Set down every line of text from the data below without changing anything, and leave out the pictures.

◆ Saved entries ◆
▬▬▬▬▬▬▬▬▬▬

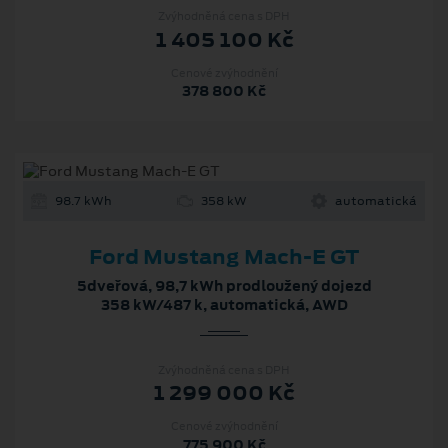
Zvýhodněná cena s DPH
1 405 100 Kč
Cenové zvýhodnění
378 800 Kč
98.7 kWh
358 kW
automatická
Ford Mustang Mach-E GT
5dveřová, 98,7 kWh prodloužený dojezd
358 kW/487 k, automatická, AWD
Zvýhodněná cena s DPH
1 299 000 Kč
Cenové zvýhodnění
775 900 Kč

▬▬▬▬▬▬▬▬▬▬

◆ WRITTEN REPLY ◆
Zvýhodněná cena s DPH
1 405 100 Kč
Cenové zvýhodnění
378 800 Kč
98.7 kWh
358 kW
automatická
Ford Mustang Mach-E GT
5dveřová, 98,7 kWh prodloužený dojezd
358 kW/487 k, automatická, AWD
Zvýhodněná cena s DPH
1 299 000 Kč
Cenové zvýhodnění
775 900 Kč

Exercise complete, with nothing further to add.